Mesos is available before Docker. It's resource management of distributed system itself. Mesos is flexible, and it can support various systems, including Spark. Marathon is based on Mesos to implement the choreography function.
We considered container in the middle of last year, and our final choice was Marathon/Mesos. One reason is that the previous Jenkins container has been used in Marathon/Mesos, some experience. On the other hand, the scheme is easy to integrate with the current architecture. Kubernetes is too complex and migrated to change the architecture too much.
7. the container of almond
The architecture of our container is this:
All applications run on Mesos Slave in a container way, and Mesos Master manages the Mesos Slave server in a unified way. Marathon dispatch containers through Mesos to publish, upgrade, expand and so on. Calico is a network solution for Docker, which implements the interconnection between a container, a IP and a container. In the upper right-hand part, we basically retained our previous micro service architecture, but just used for service discovery and registration of Consul Agent instead of Registrator.
At the same time, our CI/CD has also been adjusted accordingly.
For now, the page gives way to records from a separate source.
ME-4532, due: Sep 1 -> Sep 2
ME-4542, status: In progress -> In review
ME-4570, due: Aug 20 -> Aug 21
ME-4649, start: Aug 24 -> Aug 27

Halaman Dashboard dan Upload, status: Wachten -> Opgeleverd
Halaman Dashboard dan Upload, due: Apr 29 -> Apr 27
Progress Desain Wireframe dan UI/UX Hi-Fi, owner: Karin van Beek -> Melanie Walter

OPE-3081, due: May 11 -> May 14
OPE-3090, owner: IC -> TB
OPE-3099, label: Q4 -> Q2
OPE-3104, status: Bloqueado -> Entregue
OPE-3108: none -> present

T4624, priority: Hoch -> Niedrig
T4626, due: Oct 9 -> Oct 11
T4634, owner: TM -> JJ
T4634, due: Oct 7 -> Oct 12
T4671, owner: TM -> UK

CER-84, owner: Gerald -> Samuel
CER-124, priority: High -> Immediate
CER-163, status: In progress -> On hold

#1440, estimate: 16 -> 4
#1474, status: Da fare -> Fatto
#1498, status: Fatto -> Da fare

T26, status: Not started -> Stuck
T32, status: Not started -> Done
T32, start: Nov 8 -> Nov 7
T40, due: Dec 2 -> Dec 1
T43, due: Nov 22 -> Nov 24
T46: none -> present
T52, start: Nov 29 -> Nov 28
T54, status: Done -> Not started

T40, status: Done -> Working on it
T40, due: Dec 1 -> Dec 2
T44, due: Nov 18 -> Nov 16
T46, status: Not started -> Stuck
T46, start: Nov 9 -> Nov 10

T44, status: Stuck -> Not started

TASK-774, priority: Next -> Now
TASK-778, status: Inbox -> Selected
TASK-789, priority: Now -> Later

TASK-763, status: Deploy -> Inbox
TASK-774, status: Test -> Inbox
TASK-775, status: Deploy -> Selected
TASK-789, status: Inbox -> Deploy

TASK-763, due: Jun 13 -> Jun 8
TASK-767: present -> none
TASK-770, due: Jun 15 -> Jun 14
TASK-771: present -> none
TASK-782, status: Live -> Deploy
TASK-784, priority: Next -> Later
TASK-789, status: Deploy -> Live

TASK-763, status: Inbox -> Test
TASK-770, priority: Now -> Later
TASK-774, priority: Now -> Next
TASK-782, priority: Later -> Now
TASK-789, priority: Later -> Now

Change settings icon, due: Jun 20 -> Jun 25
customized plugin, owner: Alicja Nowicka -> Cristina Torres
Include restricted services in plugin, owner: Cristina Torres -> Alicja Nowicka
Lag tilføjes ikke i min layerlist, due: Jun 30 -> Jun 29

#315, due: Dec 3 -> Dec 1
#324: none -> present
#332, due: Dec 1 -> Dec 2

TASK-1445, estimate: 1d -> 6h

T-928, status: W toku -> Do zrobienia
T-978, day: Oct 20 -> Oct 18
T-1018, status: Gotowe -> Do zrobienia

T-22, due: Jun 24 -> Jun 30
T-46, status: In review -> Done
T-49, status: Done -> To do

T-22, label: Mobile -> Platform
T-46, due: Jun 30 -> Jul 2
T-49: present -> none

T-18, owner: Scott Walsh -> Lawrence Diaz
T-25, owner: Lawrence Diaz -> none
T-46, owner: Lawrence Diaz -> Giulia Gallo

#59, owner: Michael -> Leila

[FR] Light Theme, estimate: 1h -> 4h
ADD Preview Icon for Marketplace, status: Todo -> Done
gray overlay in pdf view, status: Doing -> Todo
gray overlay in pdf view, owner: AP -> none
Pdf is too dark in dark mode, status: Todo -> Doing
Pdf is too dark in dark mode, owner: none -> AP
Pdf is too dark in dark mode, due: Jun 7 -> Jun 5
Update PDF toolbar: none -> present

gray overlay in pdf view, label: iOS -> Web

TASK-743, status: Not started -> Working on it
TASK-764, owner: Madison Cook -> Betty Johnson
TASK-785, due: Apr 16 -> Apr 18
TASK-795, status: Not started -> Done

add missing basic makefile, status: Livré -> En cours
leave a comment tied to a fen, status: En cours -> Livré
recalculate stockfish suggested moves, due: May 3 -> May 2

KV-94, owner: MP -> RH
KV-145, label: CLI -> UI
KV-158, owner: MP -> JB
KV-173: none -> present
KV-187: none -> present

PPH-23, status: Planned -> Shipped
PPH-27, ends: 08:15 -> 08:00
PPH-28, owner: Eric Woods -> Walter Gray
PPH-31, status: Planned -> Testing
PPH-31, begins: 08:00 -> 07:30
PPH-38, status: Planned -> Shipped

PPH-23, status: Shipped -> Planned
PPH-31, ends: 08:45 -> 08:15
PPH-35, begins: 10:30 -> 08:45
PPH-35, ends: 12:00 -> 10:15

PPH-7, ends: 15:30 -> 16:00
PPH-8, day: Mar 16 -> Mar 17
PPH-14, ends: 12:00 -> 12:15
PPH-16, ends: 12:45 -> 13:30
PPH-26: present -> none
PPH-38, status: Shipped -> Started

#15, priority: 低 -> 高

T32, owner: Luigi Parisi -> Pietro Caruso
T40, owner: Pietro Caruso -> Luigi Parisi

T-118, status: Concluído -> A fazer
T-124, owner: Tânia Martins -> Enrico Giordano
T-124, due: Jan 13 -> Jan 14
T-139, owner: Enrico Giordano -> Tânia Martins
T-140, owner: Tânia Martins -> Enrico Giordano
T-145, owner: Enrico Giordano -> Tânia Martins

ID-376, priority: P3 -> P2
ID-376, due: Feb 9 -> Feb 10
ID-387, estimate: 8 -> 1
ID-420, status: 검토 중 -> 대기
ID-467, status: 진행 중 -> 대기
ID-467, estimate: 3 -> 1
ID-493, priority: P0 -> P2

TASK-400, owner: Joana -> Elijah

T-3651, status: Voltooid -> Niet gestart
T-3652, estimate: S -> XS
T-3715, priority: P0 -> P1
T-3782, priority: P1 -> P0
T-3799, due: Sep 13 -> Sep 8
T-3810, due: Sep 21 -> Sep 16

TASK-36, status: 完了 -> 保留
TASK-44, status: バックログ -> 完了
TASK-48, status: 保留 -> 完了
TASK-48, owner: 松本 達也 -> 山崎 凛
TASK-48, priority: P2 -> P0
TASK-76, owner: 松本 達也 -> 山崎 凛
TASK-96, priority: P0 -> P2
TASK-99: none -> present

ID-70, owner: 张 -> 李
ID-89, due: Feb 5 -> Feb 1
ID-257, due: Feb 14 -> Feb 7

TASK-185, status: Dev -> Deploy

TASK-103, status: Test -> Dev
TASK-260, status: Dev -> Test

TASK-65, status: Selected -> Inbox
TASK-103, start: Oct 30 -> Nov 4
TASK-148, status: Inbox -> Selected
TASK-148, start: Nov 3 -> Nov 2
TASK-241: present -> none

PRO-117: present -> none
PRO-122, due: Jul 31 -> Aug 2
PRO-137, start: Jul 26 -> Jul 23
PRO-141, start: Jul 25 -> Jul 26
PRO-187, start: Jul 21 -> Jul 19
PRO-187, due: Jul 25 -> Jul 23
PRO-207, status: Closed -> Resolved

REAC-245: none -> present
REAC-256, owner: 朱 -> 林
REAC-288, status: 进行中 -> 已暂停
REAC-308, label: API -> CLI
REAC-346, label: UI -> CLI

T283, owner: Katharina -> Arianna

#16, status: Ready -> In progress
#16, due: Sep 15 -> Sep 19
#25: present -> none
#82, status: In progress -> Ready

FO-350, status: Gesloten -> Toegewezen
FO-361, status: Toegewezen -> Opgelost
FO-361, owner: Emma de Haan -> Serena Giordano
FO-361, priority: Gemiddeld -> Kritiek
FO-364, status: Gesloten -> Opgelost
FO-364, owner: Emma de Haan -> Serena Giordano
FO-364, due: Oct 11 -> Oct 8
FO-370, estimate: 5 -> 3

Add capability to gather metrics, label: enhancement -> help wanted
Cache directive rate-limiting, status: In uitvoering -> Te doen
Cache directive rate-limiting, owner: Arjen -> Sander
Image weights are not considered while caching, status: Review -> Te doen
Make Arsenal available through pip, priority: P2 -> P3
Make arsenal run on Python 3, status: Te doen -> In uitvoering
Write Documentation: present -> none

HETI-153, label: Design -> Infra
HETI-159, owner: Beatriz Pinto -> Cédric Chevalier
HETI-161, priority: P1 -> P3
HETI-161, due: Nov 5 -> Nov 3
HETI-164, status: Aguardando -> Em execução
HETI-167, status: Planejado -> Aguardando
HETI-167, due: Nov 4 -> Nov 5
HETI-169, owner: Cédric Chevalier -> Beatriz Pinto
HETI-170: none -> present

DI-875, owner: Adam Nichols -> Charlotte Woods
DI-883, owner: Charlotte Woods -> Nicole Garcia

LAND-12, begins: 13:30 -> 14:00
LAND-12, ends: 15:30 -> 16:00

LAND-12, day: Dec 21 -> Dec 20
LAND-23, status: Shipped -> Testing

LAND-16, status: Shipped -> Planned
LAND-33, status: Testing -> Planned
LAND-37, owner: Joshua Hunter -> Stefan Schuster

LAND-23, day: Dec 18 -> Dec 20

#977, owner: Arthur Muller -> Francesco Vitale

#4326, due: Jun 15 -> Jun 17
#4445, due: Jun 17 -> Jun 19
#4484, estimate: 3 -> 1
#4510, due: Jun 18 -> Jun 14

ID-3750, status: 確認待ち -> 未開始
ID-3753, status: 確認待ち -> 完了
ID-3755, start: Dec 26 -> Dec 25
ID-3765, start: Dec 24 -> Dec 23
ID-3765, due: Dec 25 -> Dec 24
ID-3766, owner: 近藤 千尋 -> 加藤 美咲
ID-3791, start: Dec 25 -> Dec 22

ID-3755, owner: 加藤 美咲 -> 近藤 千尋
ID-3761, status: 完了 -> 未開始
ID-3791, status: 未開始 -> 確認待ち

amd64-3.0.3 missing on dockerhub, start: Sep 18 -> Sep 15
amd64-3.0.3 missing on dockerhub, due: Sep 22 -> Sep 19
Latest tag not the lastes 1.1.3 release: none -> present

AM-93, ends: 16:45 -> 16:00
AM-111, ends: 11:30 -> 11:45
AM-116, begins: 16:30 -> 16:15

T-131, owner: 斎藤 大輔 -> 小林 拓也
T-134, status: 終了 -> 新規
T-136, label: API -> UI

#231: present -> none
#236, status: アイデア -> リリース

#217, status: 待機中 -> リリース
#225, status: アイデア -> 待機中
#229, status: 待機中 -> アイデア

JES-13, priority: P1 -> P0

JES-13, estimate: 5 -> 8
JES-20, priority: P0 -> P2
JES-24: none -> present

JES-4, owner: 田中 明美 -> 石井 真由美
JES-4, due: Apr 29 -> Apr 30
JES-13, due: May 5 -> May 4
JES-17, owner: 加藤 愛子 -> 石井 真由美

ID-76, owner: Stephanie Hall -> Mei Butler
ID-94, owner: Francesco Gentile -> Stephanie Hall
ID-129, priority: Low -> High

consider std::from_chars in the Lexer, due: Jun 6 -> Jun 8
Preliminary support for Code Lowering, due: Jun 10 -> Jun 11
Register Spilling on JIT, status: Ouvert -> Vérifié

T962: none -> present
Jenkins itself is also container - based, which will be compiled and packaged in the container of Mesos Slave. The application will be packaged in the Docker image and uploaded to our mirror warehouse Harbor. When deployed, Jenkins calls the interface of Marathon to deploy, and Marathon applies for resources from Mesos. When deployed, Mesos downloads the corresponding application mirrors from Harbor and runs according to configuration.
With this system, it's easy to create applications and extend applications. Create application by Dockerfile and Jenkins to create the mirror, and then in the Marathon interface, only need to prepare a Json configuration (can also configure Form), specify the resources, the number of instances, mirroring, network, health examination, environment variables, you can quickly launch a new application.
Sometimes we need to prepare a spike activity or push millions of users. We need to increase the application instance, and just adjust a number at the Marathon interface.
In addition to container layout and CI/CD, there are two basic things. One is a unified log platform based on ELK, the other is a monitoring alarm platform based on Open-Falcon, StatsD, Graphite and Grafana. The general structure is as follows, and there will be a special opportunity to write the article in the future.
Finally, the composition of our entire platform is this:
8. container summary
So far, these are the existing infrastructure of the basic platform for almond. Through this system, we improved the resource utilization rate. When we just migrated to the container environment, we only used the original 6 or 70% cloud servers. And we have greatly strengthened our ability to automate operation and maintenance, and improve our service monitoring.
But there are many problems in this system.
- New server nodes still need some handwork.
- The allocation of containers, environment, etc. is scattered everywhere, the lack of effective management.
- Support for stateful application is not good.
- There are some redundancies in the system, such as Zookeeper, Etcd, and Consul.
- Automatic expansion is not supported.
- Some of the infrastructure is not container.
We will continue to evolve in the future, perhaps when the time is ripe, without excluding the container services that will migrate to the public cloud, or to build a Kubernetes cluster.